Belfast Telegraph

Supermarket troubles dent FTSE 100

Investors checked out of Tesco on Wednesday despite Britain's biggest grocer booking its first UK sales rise in seven years.

The FTSE 100 Index closed down 16.51 point to 7,348.99, with sales cheer at the supermarket being overshadowed by slumping profits linked to its 2014 accounting scandal.

The supermarket giant was the biggest faller on the London market, sinking more than 5% or 11.2p to 184.4p, after statutory pre-tax profits fell to £145 million from £202 million in the year to February 25.

Profits came under pressure as Tesco booked a £235 million exceptional charge in the wake of the accounting debacle, which has seen the firm offer £85 million in compensation to investors and agree a £129 million penalty with the Serious Fraud Office.

The Big Four grocer saw like-for-like UK sales rise 0.9% in the year to February 25, its first annual growth since 2010. Like-for-like food sales in the UK were up 1.3%.

Chief executive Dave Lewis said: " We are confident that we can build on this strong performance in the year ahead, making further progress towards our medium-term ambitions."

Tesco's slide dragged rival firms lower, with Sainsbury's slipping 7.1p to 257.9p and Morrisons dropping 4.1p to 232p.

Across Europe, Germany's Dax rose by 0.1% and the Cac 40 in France slipped marginally lower.

On the currency markets, the pound pushed 0.1% higher against the US dollar at 1.249, but fell short of the psychologically important 1.25 mark.

Sterling was also slightly ahead versus the euro at 1.177, as the UK currency firmed in reaction to the latest slew of employment and wages data from the Office for National Statistics.

Average earnings beat expectations, increasing by 2.3% in the year to February, unchanged from the previous month.
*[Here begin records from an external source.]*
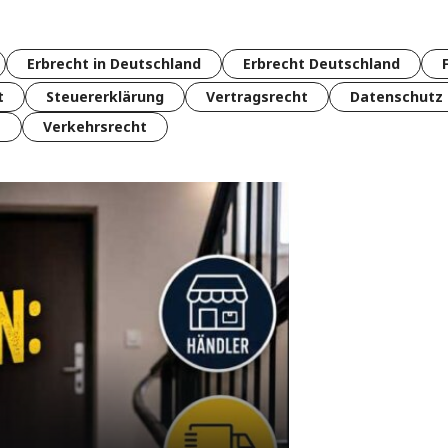
Erbrecht in Deutschland
Erbrecht Deutschland
t
Steuererklärung
Vertragsrecht
Datenschutz
t
Verkehrsrecht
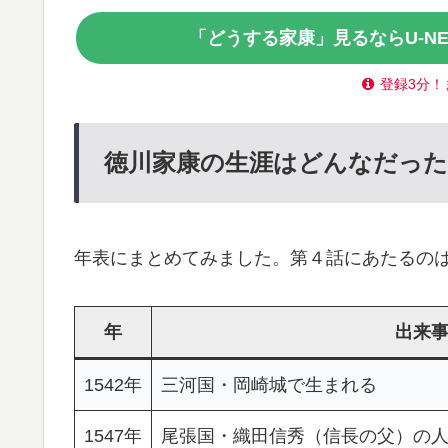
「どうする家康」見るならU-N
登録3分！
徳川家康の生涯はどんなだっ
年表にまとめてみました。第４話にあたるの
年
出来
1542年
三河国・岡崎城で生まれる
1547年
尾張国・織田信秀（信長の父）の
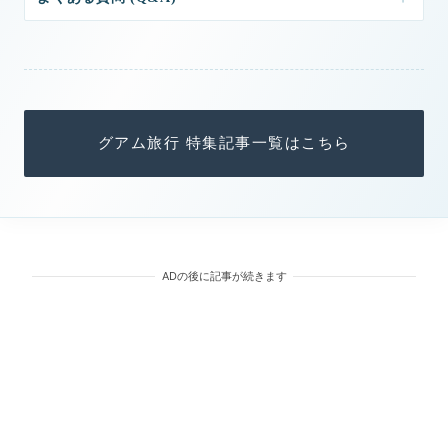
グアム旅行 特集記事一覧はこちら
ADの後に記事が続きます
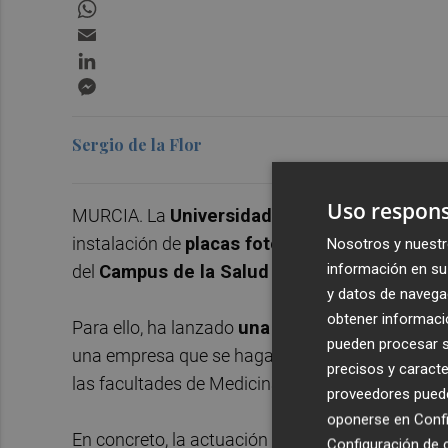
WhatsApp
Email
LinkedIn
Messenger
Sergio de la Flor
Uso respons
MURCIA. La
Universidad de Murcia
continúa a
instalación de
placas fotovoltaicas de auto
Nosotros y nuestr
información en su 
del
Campus de la Salud ubicado en El Palma
y datos de navega
obtener informació
Para ello, ha lanzado
una licitación valorada 
pueden procesar su
una empresa que se haga cargo de las obras nec
precisos y caracte
las facultades de Medicina, Enfermería y Farmac
proveedores pueden
oponerse en
Confi
En concreto, la actuación está destinada a crea
Configuración de 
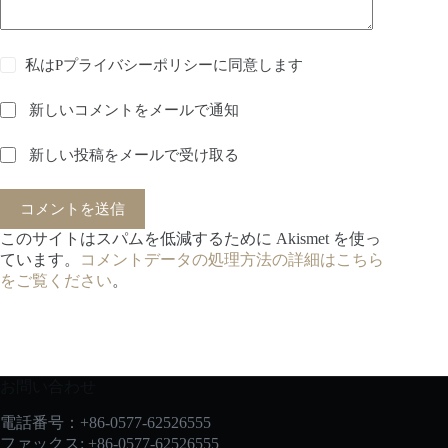
私は
Pプライバシーポリシー
に同意します
新しいコメントをメールで通知
新しい投稿をメールで受け取る
コメントを送信
このサイトはスパムを低減するために Akismet を使っ
ています。
コメントデータの処理方法の詳細はこちら
をご覧ください
。
お問い合わせ
電話番号：+86-0577-62526555
ファックス: +86-0577-62526555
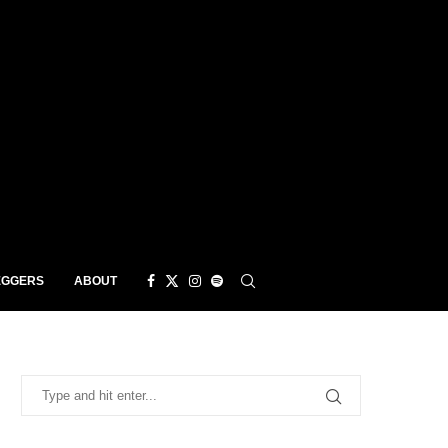
EGGERS
ABOUT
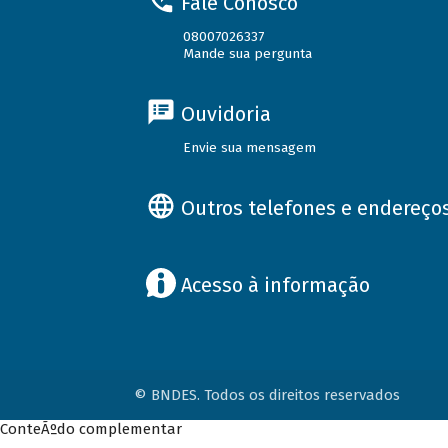
Fale Conosco
08007026337
Mande sua pergunta
Ouvidoria
Envie sua mensagem
Outros telefones e endereço
Acesso à informação
© BNDES. Todos os direitos reservados
ConteÃºdo complementar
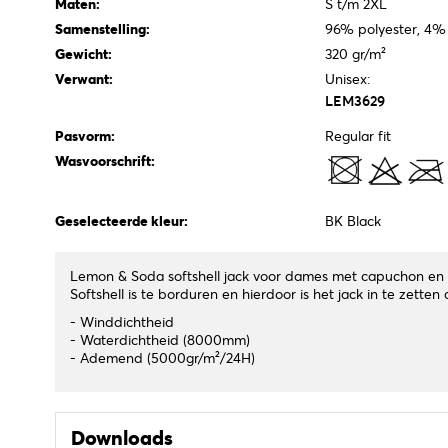
Maten:
S t/m 2XL
Samenstelling:
96% polyester, 4% 
Gewicht:
320 gr/m²
Verwant:
Unisex:
LEM3629
Pasvorm:
Regular fit
Wasvoorschrift:
Geselecteerde kleur:
BK Black
Lemon & Soda softshell jack voor dames met capuchon en 
Softshell is te borduren en hierdoor is het jack in te zette
- Winddichtheid
- Waterdichtheid (8000mm)
- Ademend (5000gr/m²/24H)
Downloads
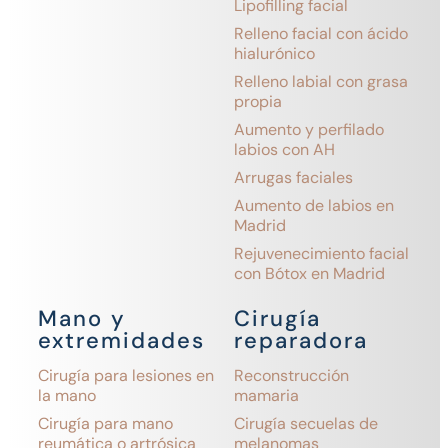
Lipofilling facial
Relleno facial con ácido
hialurónico
Relleno labial con grasa
propia
Aumento y perfilado
labios con AH
Arrugas faciales
Aumento de labios en
Madrid
Rejuvenecimiento facial
con Bótox en Madrid
Mano y
Cirugía
extremidades
reparadora
Cirugía para lesiones en
Reconstrucción
la mano
mamaria
Cirugía para mano
Cirugía secuelas de
reumática o artrósica
melanomas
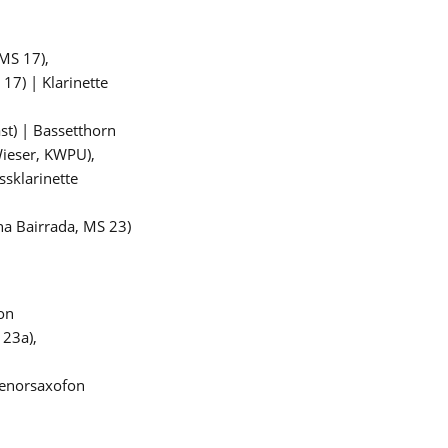
(MS 17),
17) | Klarinette
st) | Bassetthorn
Wieser, KWPU),
ssklarinette
na Bairrada, MS 23)
on
 23a),
 Tenorsaxofon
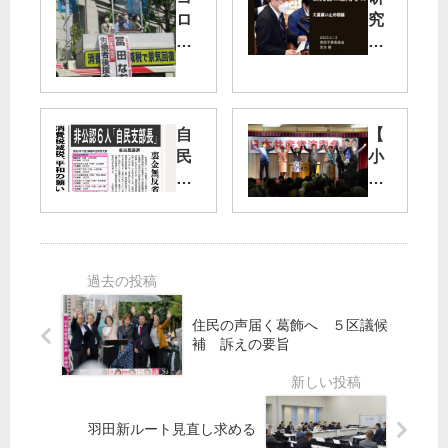
ロ
究
ナ
者
対
の
策
雇
に
用
全
守
自
【
力
れ
民
小
を
宮
非
平
／
本
公
市
労
徹
認
・
働
衆
６
演
者
院
人
説
後
議
「
会
援
員
自
】
住民の声届く葛飾へ ５区議候
会
、
民
宮
補 訴えの要旨
国
支
本
五
た
部
徹·
輪
だ
長
吉
中
す
」
良
羽田新ルート見直し求める
止
氏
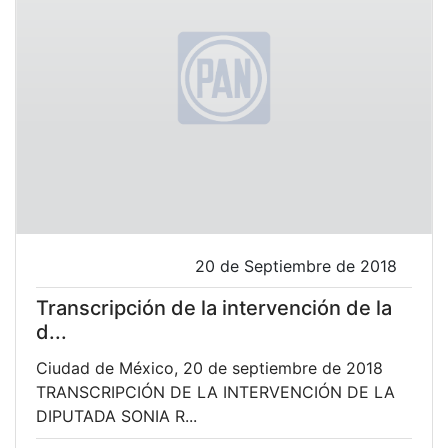
20 de Septiembre de 2018
Transcripción de la intervención de la
d...
Ciudad de México, 20 de septiembre de 2018
TRANSCRIPCIÓN DE LA INTERVENCIÓN DE LA
DIPUTADA SONIA R...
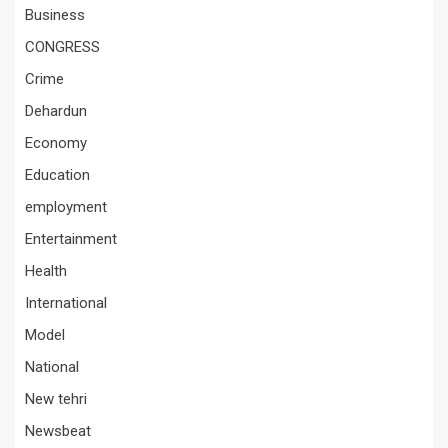
Business
CONGRESS
Crime
Dehardun
Economy
Education
employment
Entertainment
Health
International
Model
National
New tehri
Newsbeat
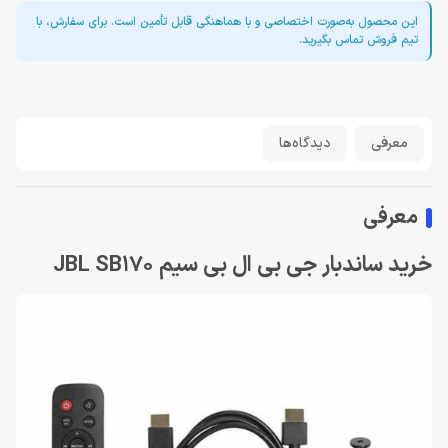
این محصول به‌صورت اختصاصی و با هماهنگی قابل تأمین است. برای سفارش، با
تیم فروش تماس بگیرید.
معرفی
دیدگاه‌ها
معرفی
خرید ساندبار جی بی ال بی سیم JBL SB170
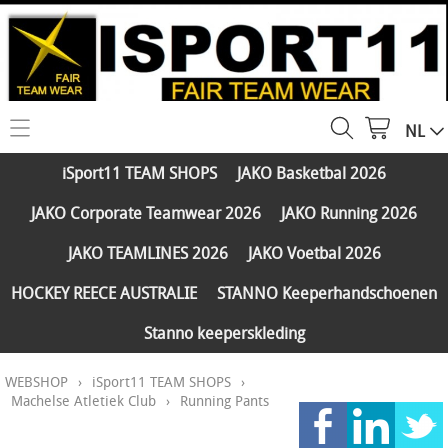
NL
HOME
iSport11 TEAM SHOPS
JAKO Basketbal 2026
WEBSHOP
JAKO Corporate Teamwear 2026
JAKO Running 2026
iSport11 TEAM SHOPS
SERVICES
JAKO TEAMLINES 2026
JAKO Voetbal 2026
JAKO Basketbal 2026
PARTNERS
HOCKEY REECE AUSTRALIE
STANNO Keeperhandschoenen
JAKO Corporate Teamwear 2026
Stanno keeperskleding
FAQ
JAKO Running 2026
WEBSHOP
›
iSport11 TEAM SHOPS
›
Klantengroepen
CONTACT
JAKO TEAMLINES 2026
Machelse Atletiek Club
›
Running Pants
Verzending - betaling
JAKO Voetbal 2026
MY ISPORT11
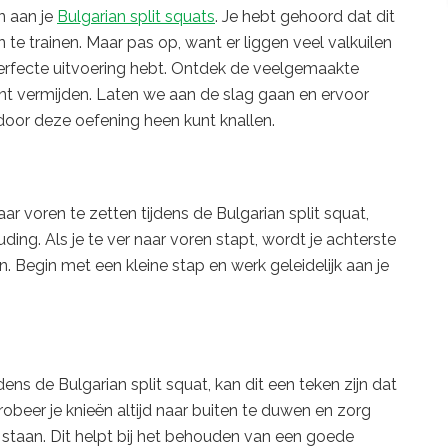
n aan je
Bulgarian split squats
. Je hebt gehoord dat dit
 te trainen. Maar pas op, want er liggen veel valkuilen
 perfecte uitvoering hebt. Ontdek de veelgemaakte
kunt vermijden. Laten we aan de slag gaan en ervoor
door deze oefening heen kunt knallen.
ar voren te zetten tijdens de Bulgarian split squat,
ing. Als je te ver naar voren stapt, wordt je achterste
. Begin met een kleine stap en werk geleidelijk aan je
dens de Bulgarian split squat, kan dit een teken zijn dat
Probeer je knieën altijd naar buiten te duwen en zorg
n staan. Dit helpt bij het behouden van een goede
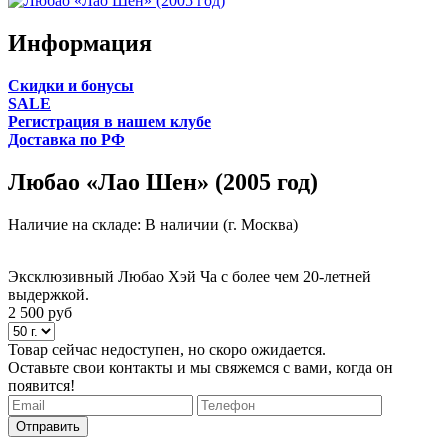
Информация
Cкидки и бонусы
SALE
Регистрация в нашем клубе
Доставка по РФ
Любао «Лао Шен» (2005 год)
Наличие на складе:
В наличии (г. Москва)
Эксклюзивный Любао Хэй Ча с более чем 20-летней
выдержкой.
2 500
руб
Товар сейчас недоступен, но скоро ожидается.
Оставьте свои контакты и мы свяжемся с вами, когда он
появится!
Отправить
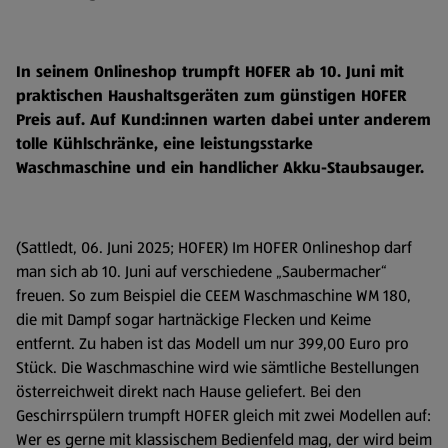
In seinem Onlineshop trumpft HOFER ab 10. Juni mit
praktischen Haushaltsgeräten zum günstigen HOFER
Preis auf. Auf Kund:innen warten dabei unter anderem
tolle Kühlschränke, eine leistungsstarke
Waschmaschine und ein handlicher Akku-Staubsauger.
(Sattledt, 06. Juni 2025; HOFER) Im HOFER Onlineshop darf
man sich ab 10. Juni auf verschiedene „Saubermacher“
freuen. So zum Beispiel die CEEM Waschmaschine WM 180,
die mit Dampf sogar hartnäckige Flecken und Keime
entfernt. Zu haben ist das Modell um nur 399,00 Euro pro
Stück. Die Waschmaschine wird wie sämtliche Bestellungen
österreichweit direkt nach Hause geliefert. Bei den
Geschirrspülern trumpft HOFER gleich mit zwei Modellen auf:
Wer es gerne mit klassischem Bedienfeld mag, der wird beim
The jobless total was cut by 45,000 in the quarter to February to 1.56 million, a reduction of 141,000 since a year ago and the lowest since the end of 2006.

The price of oil struggled to make headway as US crude inventory data pointed to hefty supply in the market. Brent crude fell by 0.7% to 55.86 US dollars a barrel.

In UK stocks, r ecruitment firm Page Group was the biggest riser on the FTSE 250 Index after notching up record profits despite flagging a Brexit blow to the British hiring market.

The company's UK arm, which comprises 22% of the group's business, saw growth fall back 0.1% in the first quarter, with gross profits coming in flat at £36.4 million.

However, the recruiter said total gross profit in the quarter rose 9% to a record £170.3 million, driven by strong performances in Europe and the Americas.

Shares were up more than 7% or 31.5p to 475.4p.

The biggest risers on the FTSE 100 Index were Rolls-Royce up 20p to 830.5p, Mediclinic International up 13p to 736.5p, Sage Group up 11p to 650p, DCC up 115p to 7,180p.

The biggest fallers on the FTSE 100 Index were Tesco down 11.2p to 184.4p, Rio Tinto down 130.5p to 3,145p, Anglo American down 47.5p to 1,171p, BHP Billiton down 46.5p to 1,268p.